-------- DATA TO EXAMINE

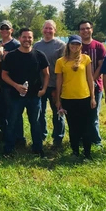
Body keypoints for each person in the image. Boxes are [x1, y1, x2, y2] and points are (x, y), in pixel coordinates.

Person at [2, 28, 49, 158]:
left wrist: (44, 89)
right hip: (16, 96)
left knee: (36, 122)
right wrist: (16, 86)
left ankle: (38, 148)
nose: (27, 40)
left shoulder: (39, 55)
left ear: (33, 39)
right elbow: (4, 75)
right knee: (12, 122)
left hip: (34, 96)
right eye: (24, 37)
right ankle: (8, 148)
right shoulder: (11, 56)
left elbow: (46, 74)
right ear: (19, 38)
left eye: (29, 37)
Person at [55, 35, 96, 159]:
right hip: (68, 98)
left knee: (86, 126)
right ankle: (75, 152)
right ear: (68, 45)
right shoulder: (61, 61)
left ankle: (87, 153)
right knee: (73, 126)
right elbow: (59, 82)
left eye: (77, 44)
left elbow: (90, 78)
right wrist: (58, 100)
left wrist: (93, 97)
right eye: (73, 44)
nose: (75, 46)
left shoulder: (86, 59)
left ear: (80, 46)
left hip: (84, 97)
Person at [33, 20, 66, 148]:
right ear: (42, 30)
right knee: (39, 113)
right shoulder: (37, 45)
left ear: (55, 30)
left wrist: (60, 87)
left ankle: (58, 139)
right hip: (40, 85)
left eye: (50, 28)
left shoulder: (61, 45)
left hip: (55, 85)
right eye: (46, 28)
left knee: (57, 112)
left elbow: (63, 68)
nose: (48, 31)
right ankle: (42, 135)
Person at [0, 20, 24, 144]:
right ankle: (5, 134)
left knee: (14, 112)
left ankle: (19, 138)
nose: (4, 30)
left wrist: (5, 56)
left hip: (11, 83)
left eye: (7, 28)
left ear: (11, 30)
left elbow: (19, 61)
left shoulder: (16, 44)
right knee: (0, 110)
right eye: (2, 28)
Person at [78, 20, 106, 147]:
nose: (85, 31)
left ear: (92, 30)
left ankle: (96, 141)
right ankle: (80, 139)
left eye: (87, 28)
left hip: (96, 86)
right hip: (77, 87)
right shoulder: (75, 46)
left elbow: (101, 66)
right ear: (79, 31)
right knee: (79, 115)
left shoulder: (98, 46)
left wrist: (91, 80)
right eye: (82, 29)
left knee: (93, 115)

----------------

§ **TASK BRIEF**
Without including any picture, write out the material above exactly.

§ **THE COMPLETED TASK**
Body keypoints for each person in the image. Boxes are [x1, y1, x2, y2] and points are (x, y), in pixel coordinates.

Person at [2, 28, 49, 158]:
left wrist: (44, 89)
right hip: (16, 96)
left knee: (36, 122)
right wrist: (16, 86)
left ankle: (38, 148)
nose: (27, 40)
left shoulder: (39, 55)
left ear: (33, 39)
right elbow: (4, 75)
right knee: (12, 122)
left hip: (34, 96)
right eye: (24, 37)
right ankle: (8, 148)
right shoulder: (11, 56)
left elbow: (46, 74)
right ear: (19, 38)
left eye: (29, 37)
Person at [55, 35, 96, 159]:
right hip: (68, 98)
left knee: (86, 126)
right ankle: (75, 152)
right ear: (68, 45)
right shoulder: (61, 61)
left ankle: (87, 153)
right knee: (73, 126)
right elbow: (59, 82)
left eye: (77, 44)
left elbow: (90, 78)
right wrist: (58, 100)
left wrist: (93, 97)
right eye: (73, 44)
nose: (75, 46)
left shoulder: (86, 59)
left ear: (80, 46)
left hip: (84, 97)
Person at [33, 20, 66, 148]:
right ear: (42, 30)
right knee: (39, 113)
right shoulder: (37, 45)
left ear: (55, 30)
left wrist: (60, 87)
left ankle: (58, 139)
right hip: (40, 85)
left eye: (50, 28)
left shoulder: (61, 45)
left hip: (55, 85)
right eye: (46, 28)
left knee: (57, 112)
left elbow: (63, 68)
nose: (48, 31)
right ankle: (42, 135)
Person at [0, 20, 24, 144]:
right ankle: (5, 134)
left knee: (14, 112)
left ankle: (19, 138)
nose: (4, 30)
left wrist: (5, 56)
left hip: (11, 83)
left eye: (7, 28)
left ear: (11, 30)
left elbow: (19, 61)
left shoulder: (16, 44)
right knee: (0, 110)
right eye: (2, 28)
Person at [78, 20, 106, 147]:
nose: (85, 31)
left ear: (92, 30)
left ankle: (96, 141)
right ankle: (80, 139)
left eye: (87, 28)
left hip: (96, 86)
right hip: (77, 87)
right shoulder: (75, 46)
left elbow: (101, 66)
right ear: (79, 31)
right knee: (79, 115)
left shoulder: (98, 46)
left wrist: (91, 80)
right eye: (82, 29)
left knee: (93, 115)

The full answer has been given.